_Page excerpt:_
-------------------------
Consultant Bull suggests that the crossover point to satellites as the more cost-effective transport occurs somewhere between 500 and 10,000 sites, depending on local terrestrial costs and the satellite equipment chosen.
Cracker Barrel Old Country Stores Inc. in Lebanon, Tenn., actually falls below that lower limit, but its choice of satellites wasn't driven primarily by cost. About 415 Cracker Barrel country-style restaurants and gift shops are scattered from the East Coast to the Rocky Mountains. But wherever they are, they tend to be off the beaten data path. As a result, since 1995 the business behind the stores' folksy customer face has run over satellite technology supplied by Hughes Network Systems, a Hughes Electronics Corp. unit. Stores send sales data to the company's headquarters and receive price updates and menu changes via satellite. The system carries credit-card authorization requests, and is also used for live video broadcasts that originate in a Nashville studio.
For Cracker Barrel, access was more of a driver than cost. "We're strong in the South along interstates typically," says Mike Matheny, the company's CIO and VP of information services. "We really didn't have a reliable, robust way of communicating--frame relay, and some of the other options just weren't reliable when you're out in the middle of Kentucky or Tennessee. In looking around at the alternatives, some of the large retailers--the Wal-Marts and Kmarts--were doing this satellite thing."

Cracker Barrel evaluated satellite technology and embraced it. Though Matheny also declined to discuss specific costs, the numbers work pretty well, he says. He describes the monthly cost as "extremely competitive with land-based technologies," but notes that setup can run to a four-figure sum per site.
In the case of Rockwell Automation, the arm of Rockwell International Corp. that manufactures and sells industrial automation products, systems, and software, satellite data transmission is about getting streaming video out to company personnel and to channel partners. The company runs two business TV networks--one for sales, service, and administrative staffers at its nearly 130 North American offices, the other for distributors of its Allen-Bradley brand.
Michael McKenney, director of operations for Rockwell Automation, says the company chose satellite technology not only because it's the most cost-effective way for the company to get its bandwidth-intensive programming out to the field, but because "there's no pipeline I have to deal with. I don't get clogged up." Also, many distributors in this security-conscious age have firewalls that won't easily allow the broadband signal through--not an issue when it's delivered by satellite using a secure dedicated connection.
-------------------------
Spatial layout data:

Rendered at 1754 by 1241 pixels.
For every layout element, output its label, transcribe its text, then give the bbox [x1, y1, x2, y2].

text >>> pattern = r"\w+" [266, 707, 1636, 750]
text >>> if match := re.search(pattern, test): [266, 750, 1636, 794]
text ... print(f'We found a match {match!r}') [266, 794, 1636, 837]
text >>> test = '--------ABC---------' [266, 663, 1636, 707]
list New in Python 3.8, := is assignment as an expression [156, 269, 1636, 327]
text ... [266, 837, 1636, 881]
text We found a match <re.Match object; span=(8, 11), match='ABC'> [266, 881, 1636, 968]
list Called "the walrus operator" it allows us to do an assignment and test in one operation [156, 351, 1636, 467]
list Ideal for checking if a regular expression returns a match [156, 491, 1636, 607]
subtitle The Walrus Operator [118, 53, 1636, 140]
-------------------------
_Work instructions:_
A - Return the portion of the satellite networking excerpt from "Consultant Bull suggests" up to and including "satellite equipment chosen.".
B - According to the satellite networking excerpt, which company supplied the satellite technology that Cracker Barrel has used since 1995?

_Answers to the exercises:_
A -
Consultant Bull suggests that the crossover point to satellites as the more cost-effective transport occurs somewhere between 500 and 10,000 sites, depending on local terrestrial costs and the satellite equipment chosen.

B - Hughes Network Systems, a Hughes Electronics Corp. unit.